Without including the images, transcribe each record precisely as it appears below.

(Transcribed page contents)
=== Begin Enclosure ===

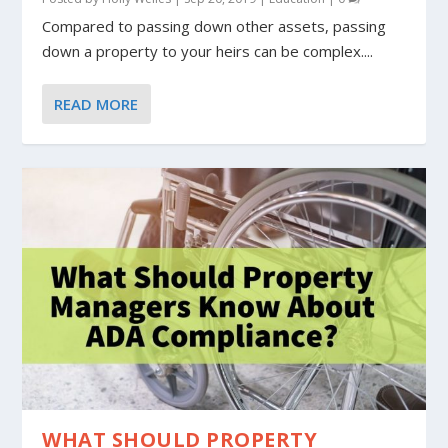
Compared to passing down other assets, passing
down a property to your heirs can be complex....
READ MORE
WHAT SHOULD PROPERTY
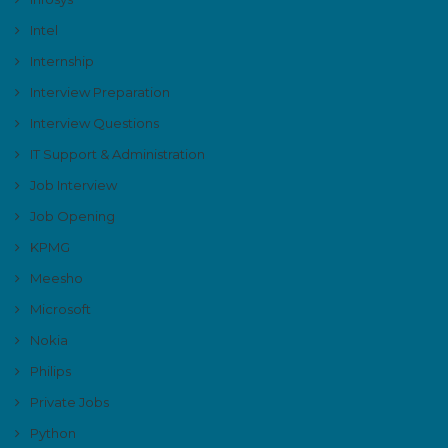
Intel
Internship
Interview Preparation
Interview Questions
IT Support & Administration
Job Interview
Job Opening
KPMG
Meesho
Microsoft
Nokia
Philips
Private Jobs
Python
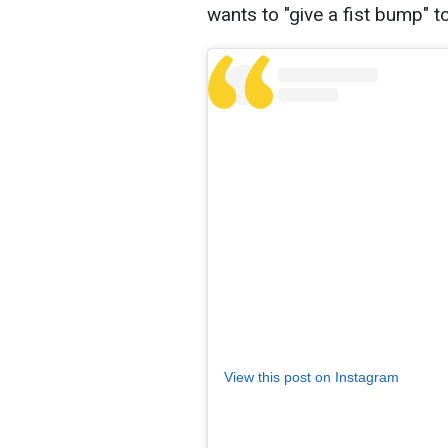
wants to "give a fist bump" 
View this post on Instagram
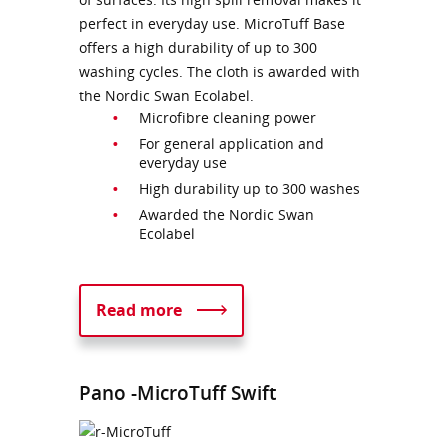
perfect in everyday use. MicroTuff Base
offers a high durability of up to 300
washing cycles. The cloth is awarded with
the Nordic Swan Ecolabel.
Microfibre cleaning power
For general application and
everyday use
High durability up to 300 washes
Awarded the Nordic Swan
Ecolabel
Read more
Pano -MicroTuff Swift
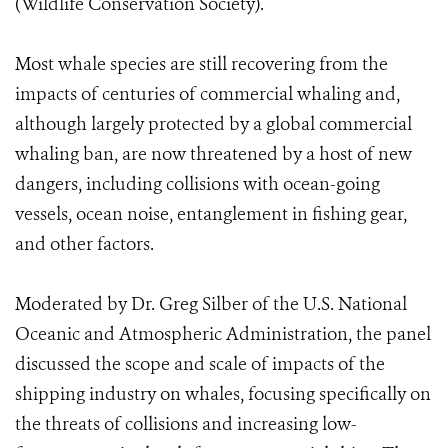
(Wildlife Conservation Society).
Most whale species are still recovering from the
impacts of centuries of commercial whaling and,
although largely protected by a global commercial
whaling ban, are now threatened by a host of new
dangers, including collisions with ocean-going
vessels, ocean noise, entanglement in fishing gear,
and other factors.
Moderated by Dr. Greg Silber of the U.S. National
Oceanic and Atmospheric Administration, the panel
discussed the scope and scale of impacts of the
shipping industry on whales, focusing specifically on
the threats of collisions and increasing low-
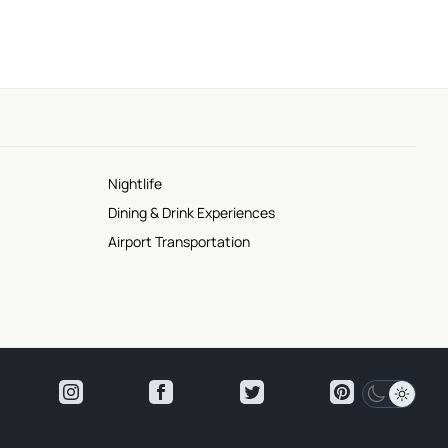
Nightlife
Dining & Drink Experiences
Airport Transportation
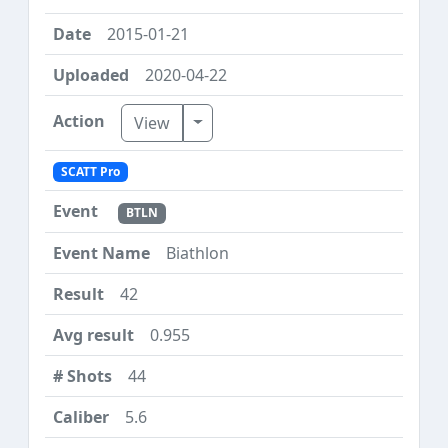
2015-01-21
2020-04-22
Toggle Dropdown
View
SCATT Pro
BTLN
Biathlon
42
0.955
44
5.6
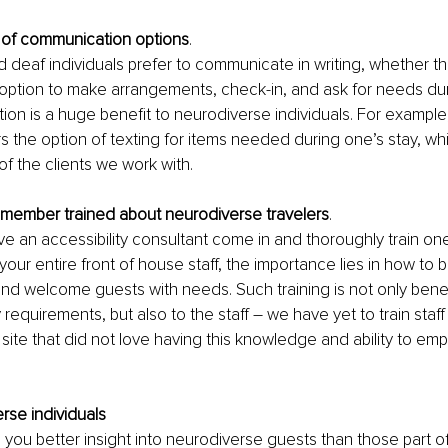
e of communication options
.
d deaf individuals prefer to communicate in writing, whether tha
 option to make arrangements, check-in, and ask for needs dur
ption is a huge benefit to neurodiverse individuals. For example
rs the option of texting for items needed during one’s stay, wh
of the clients we work with.
f member trained about neurodiverse travelers
.
 an accessibility consultant come in and thoroughly train one 
our entire front of house staff, the importance lies in how to b
 welcome guests with needs. Such training is not only benefi
y requirements, but also to the staff – we have yet to train staff 
 site that did not love having this knowledge and ability to emp
rse individuals 
you better insight into neurodiverse guests than those part of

=== End Enclosure ===

» **Expected output**:
Compared to passing down other assets, passing
down a property to your heirs can be complex....
READ MORE
WHAT SHOULD PROPERTY
Intel
Internship
Interview Preparation
Interview Questions
IT Support & Administration
Job Interview
Job Opening
KPMG
Meesho
Microsoft
Nokia
Philips
Private Jobs
Python
wants to "give a fist bump" 
View this post on Instagram
perfect in everyday use. MicroTuff Base
offers a high durability of up to 300
washing cycles. The cloth is awarded with
the Nordic Swan Ecolabel.
Microfibre cleaning power
For general application and
everyday use
High durability up to 300 washes
Awarded the Nordic Swan
Ecolabel
Read more
Pano -MicroTuff Swift
(Wildlife Conservation Society).
Most whale species are still recovering from the
impacts of centuries of commercial whaling and,
although largely protected by a global commercial
whaling ban, are now threatened by a host of new
dangers, including collisions with ocean-going
vessels, ocean noise, entanglement in fishing gear,
and other factors.
Moderated by Dr. Greg Silber of the U.S. National
Oceanic and Atmospheric Administration, the panel
discussed the scope and scale of impacts of the
shipping industry on whales, focusing specifically on
the threats of collisions and increasing low-
Nightlife
Dining & Drink Experiences
Airport Transportation
2015-01-21
2020-04-22
Toggle Dropdown
View
SCATT Pro
BTLN
Biathlon
42
0.955
44
5.6
e of communication options
.
d deaf individuals prefer to communicate in writing, whether tha
 option to make arrangements, check-in, and ask for needs dur
ption is a huge benefit to neurodiverse individuals. For example
rs the option of texting for items needed during one’s stay, wh
of the clients we work with.
f member trained about neurodiverse travelers
.
 an accessibility consultant come in and thoroughly train one 
our entire front of house staff, the importance lies in how to b
 welcome guests with needs. Such training is not only benefi
y requirements, but also to the staff – we have yet to train staff 
 site that did not love having this knowledge and ability to emp
rse individuals 
you better insight into neurodiverse guests than those part of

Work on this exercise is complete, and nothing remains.